The Logic App on the sender’s side of the flow
The Logic App on the sender’s side of the flow is basically responsible for translating the document to our own internal format, storing this new document in a “Blob” and then telling possible receiving Logic Apps that there is a document for them to collect. We use XSLT to translate the senders original document to our own internal format, that follows a set of rules that we can count on and use further in the flow. I was only recently introduced to XSLT, but I have already become a big fan of the transforming language, that plays a big part in most of our integrations. When this Logic App has done its job and transformed the document it will trigger a Logic App on the receiving side of the flow.

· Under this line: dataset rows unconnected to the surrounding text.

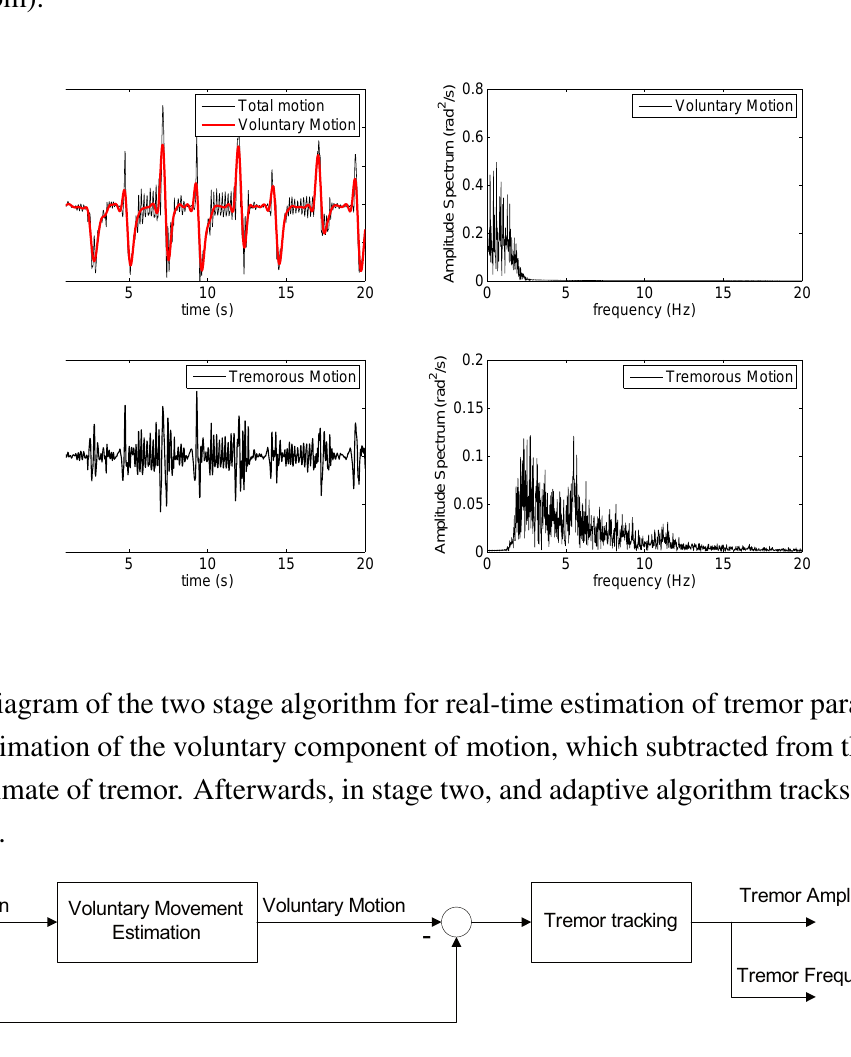
Figure 4 . Separation of voluntary and tremorous components of movement by means of recursive digital filters. Top left figure shows the original signal (black) and voluntary movement (red) obtained with a zero phase low pass filter, f plot shows tremorous movement obtained by subtracting voluntary movement from the orig- inal signal. Right plots show power spectral densities of voluntary (top) and tremorous components (bottom).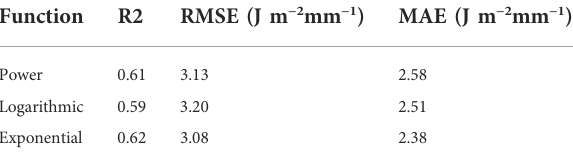
TABLE 4 Statistical analysis of the relationship between KE con andI r .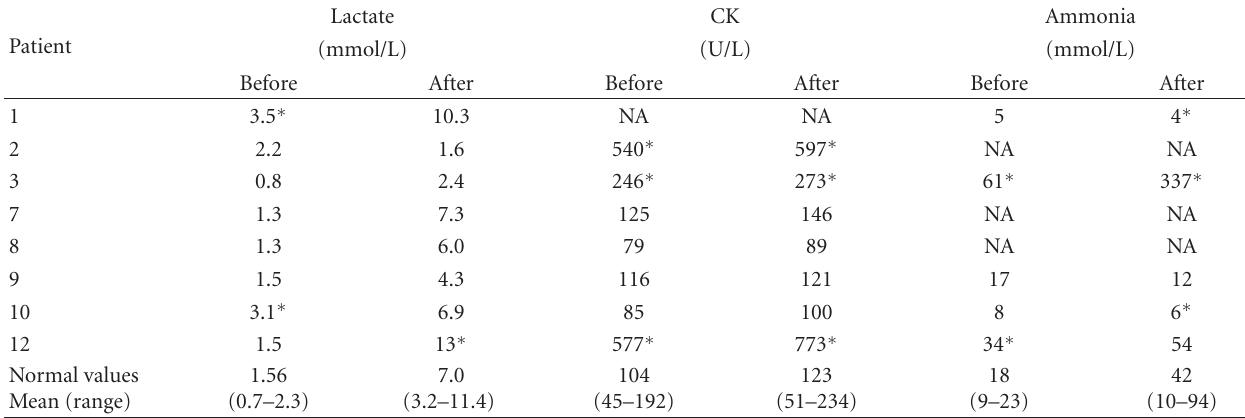
Table 2: Biochemical measurements of patients before and after the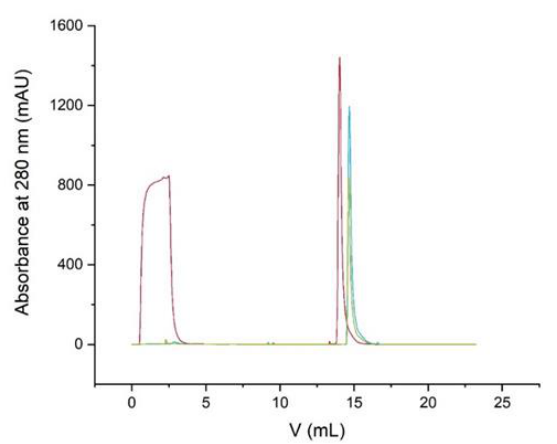
Figure 13. The purity of the isolated human IgG was examined by two reinjections of the first pas- sage (UV absorbance detection, 280 nm). The area of the void peak (retention time around 2.5 min) in relation to the product peak (retention time around 15 min) revealed a content of 20.6% of IgG (raw human plasma), 96.1% in the first isolation step, and 98.7% after a polishing step performed by reinjection.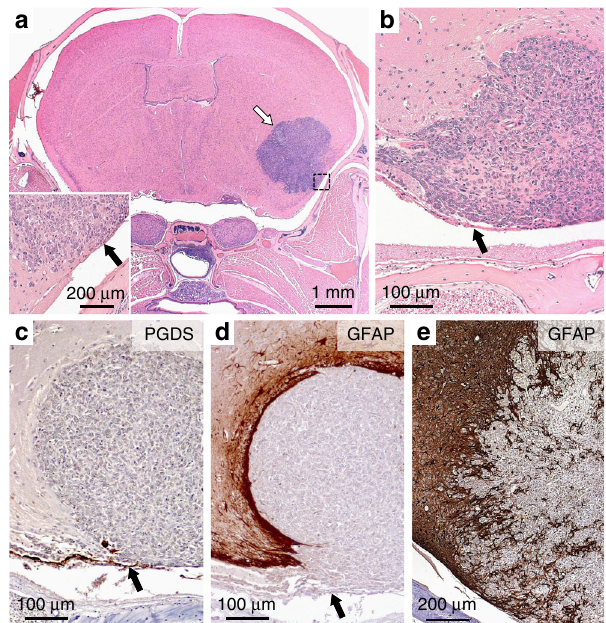
Fig. 2 P0-CreC;Smarcb1 fl ox/ fl ox mice develop RTs in the meninges. a Supratentorial tumors ( white arrow ) were found predominantly located in the subarachnoid space ( black arrow, inset ) with extension into the brain parenchyma. Inset represents a higher magni fi cation of the dashed square area . b Detail of a tumor originating from the meninges. The arrow shows the arachnoid cell layer. c No PGDS staining was found in the tumor as opposed to the arachnoid cell layer ( arrow ). d , e The GFAP staining demonstrated the different degree ( d , non-invasive; e , irregular tumor brain interface consistent with in fi ltration) of invasiveness of the tumors in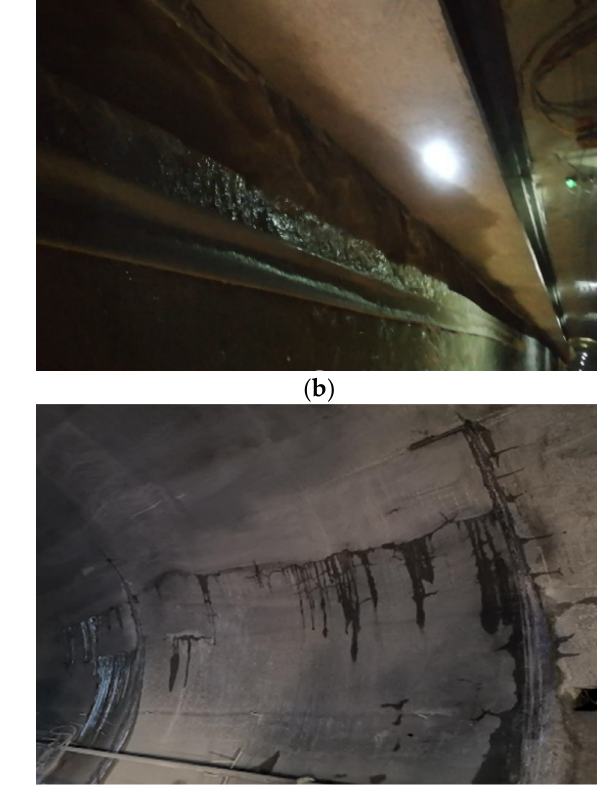
Figure 7. Water inrush in the tunnel after initial treatment. During this process, water seepage occurred in the construction joints of the invert, insufficient water passage capacity of the drainage ditch, calcium carbonate crystals ap- peared in the annular drainage pipe, and cracks appeared in the secondary lining struc- ture of some water inrush areas, etc. (Figure 8a–d).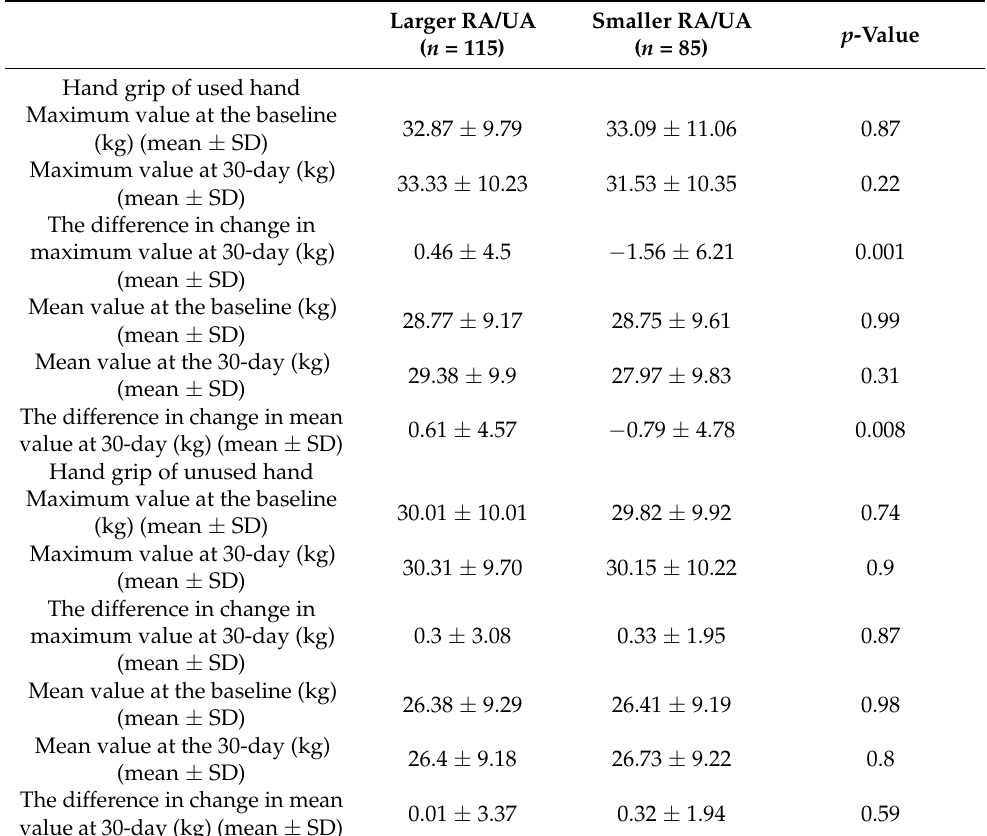
Table 4. Hand grip values and changes in the hand grip values at the baseline and at 30-day follow-up. Data of used and unused hand for coronary angiography CAG/PCI.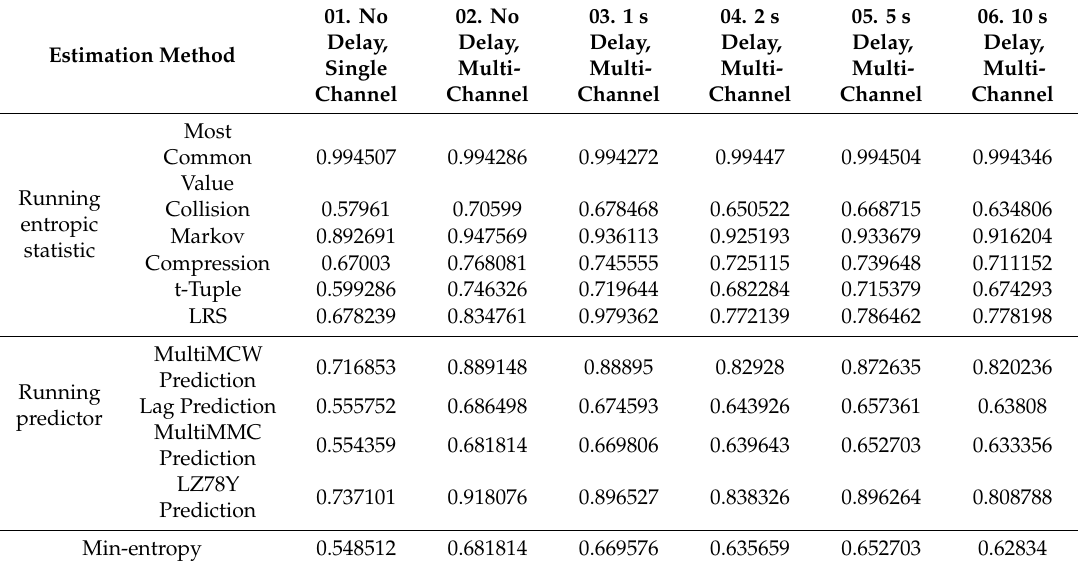
Table 3. Entropy comparison result of the WAV file format generated from radio signals collected under all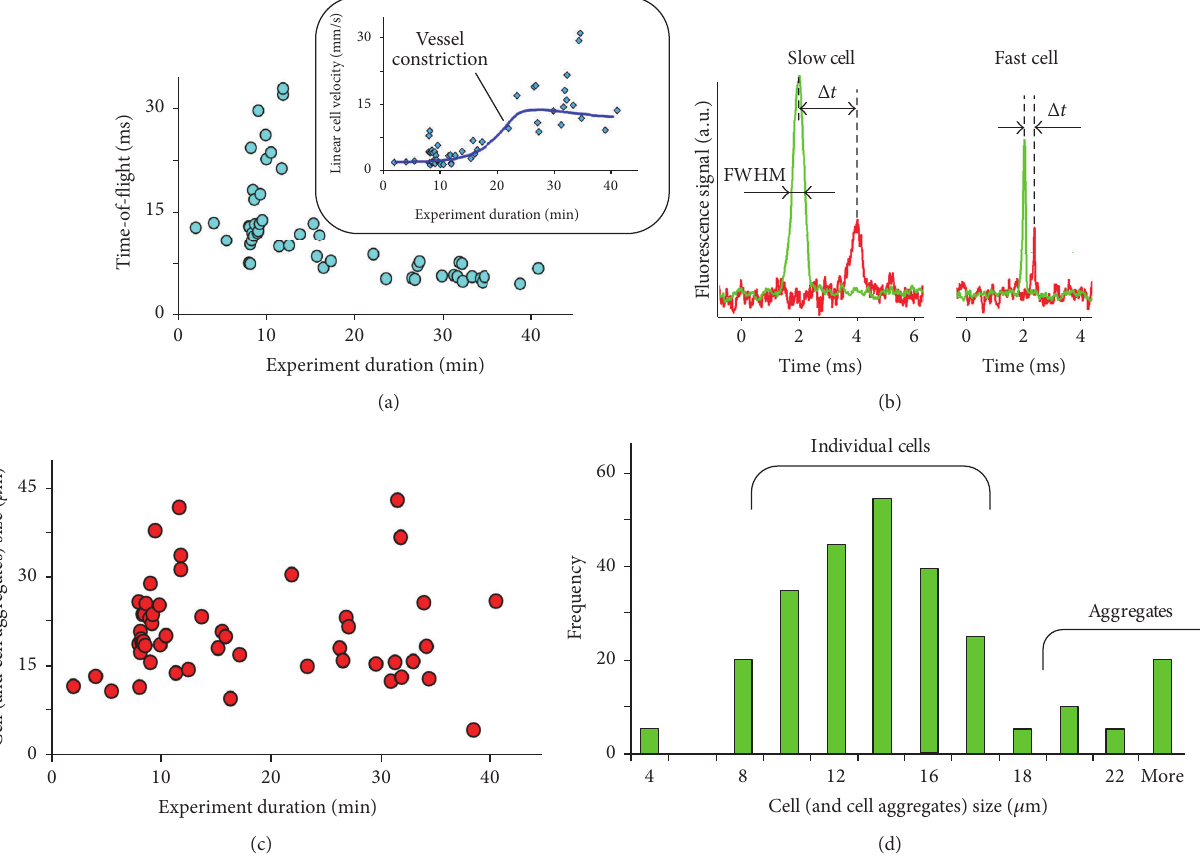
Figure 5: CTC size analysis using two-color two-beam in vivo PAFFC platform. (a) Time-of-flight data for cells after injection in a slightly constricted artery. Inset shows linear cells velocity measured from time delay ( Δ𝑡 ) between signals. (b) Typical fluorescence signals from slow (left) and fast (right) cells. Arrows indicate FWHM and Δ𝑡 delay parameters acquired for each cell. (c) Cell (and cell aggregates) size calculated from time-of-flight and cell velocity data. (d) Cell (and cell aggregates) size distribution histogram calculated from in vivo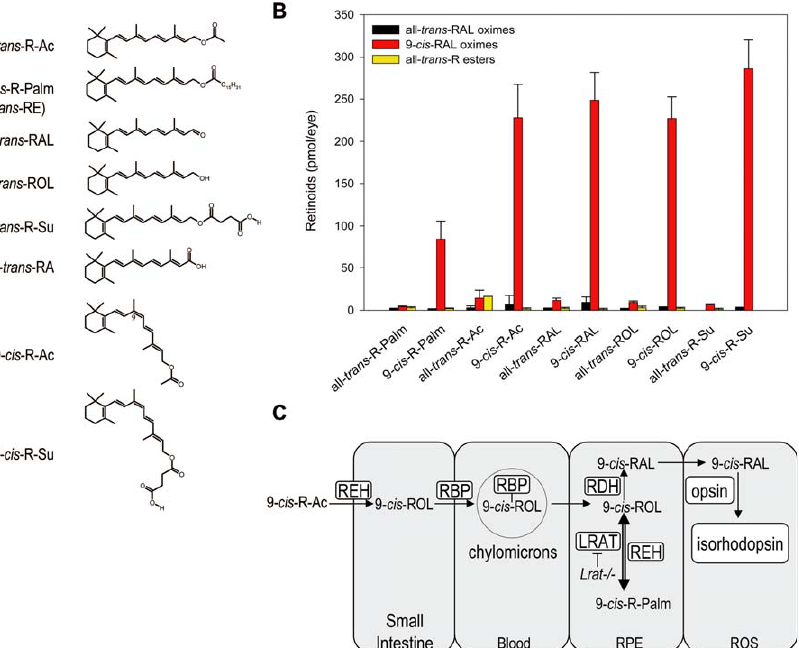
Figure 1. Retinoid Structures, Specificity of Retinoids in Regeneration of Visual Pigment, and Model of Absorption of 9- cis -R-Ac in Mammals (A) Structures of retinoids used for gavage studies. (B) Levels of all- trans -RAL oximes, 9- cis -RAL oximes (corresponding to formation of visual pigment isorhodopsin), and all- trans -REs in Lrat (cid:2) / (cid:2) mouse eyes gavaged with 5 mg of each retinoid before 48–72 h dark adaptation ( n (cid:4) 3, data shown with standard deviation [SD]). (C) Model of absorption of 9- cis -R-Ac in mammals. DOI: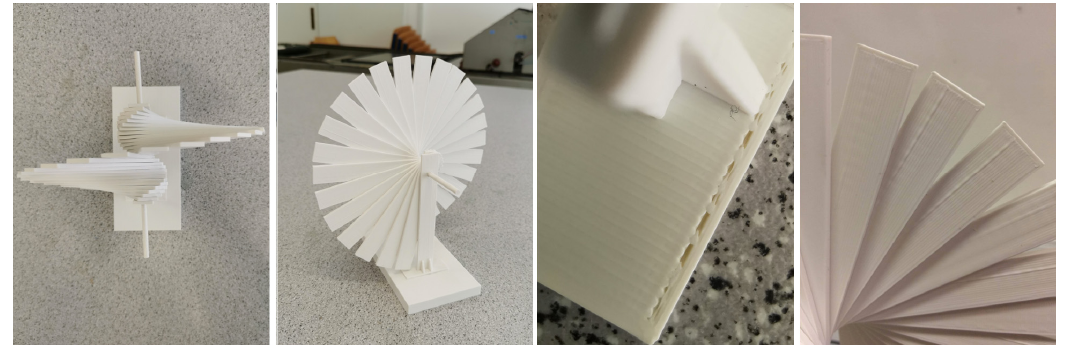
Figure 11. Three-dimensional printed parts of the sculpture Transition and the process of its as- sembly.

The Logic App on the receiver’s side of the flow
This Logic App has a set of filters that enables it to listen to messages of other Logic Apps. If its filters fit with the message that was given from the Logic App, it will trigger. When triggered this Logic App’s primary job is to transform our internal document to the native format of the receiver, again through XSLT. This leaves us with a native document that fits the internal criteria of the receiver. What we do with this document then depends on how the receiver wants to receive the message which, as before mentioned, will not be covered in this post, as AIS contains different possibilities for doing this. The model below shows a simple version of the main-flow, with the main responsibilities of the Logic Apps involved.
1. Logic app basis integration flow example
In this solution we use a couple of Azure functions to handle the data manipulation that we need to do. The most important function is the one that transforms to and from our internal XML format via XSLT. Another is used to handle different kinds of charsets. In the picture below you can see an example of how an integration Logic App on the sending side of a flow can look like on the surface. In this case it listens to a “ServiceBus” as its trigger and notifies a “ServiceBus” in the end, but that doesn’t have to be the case.
2. Logic App example
This sums up one way to do integration with XSLT and Azure, but it is important to say that the right solution depends on the business circumstances and the tasks to be done. It is clear to me that AIS brings an exciting future for integrations and I look forward to be a part of it and learning more about the great possibilities of AIS and the rest of the Azure environment. I intend to write other posts like this about how we do integrations in Azure soon, where subjects like “Logging”, “Routing” and “On-premise possibilities” will be on the agenda – adding more as we gain experience and learn as an AIS-team. See you then!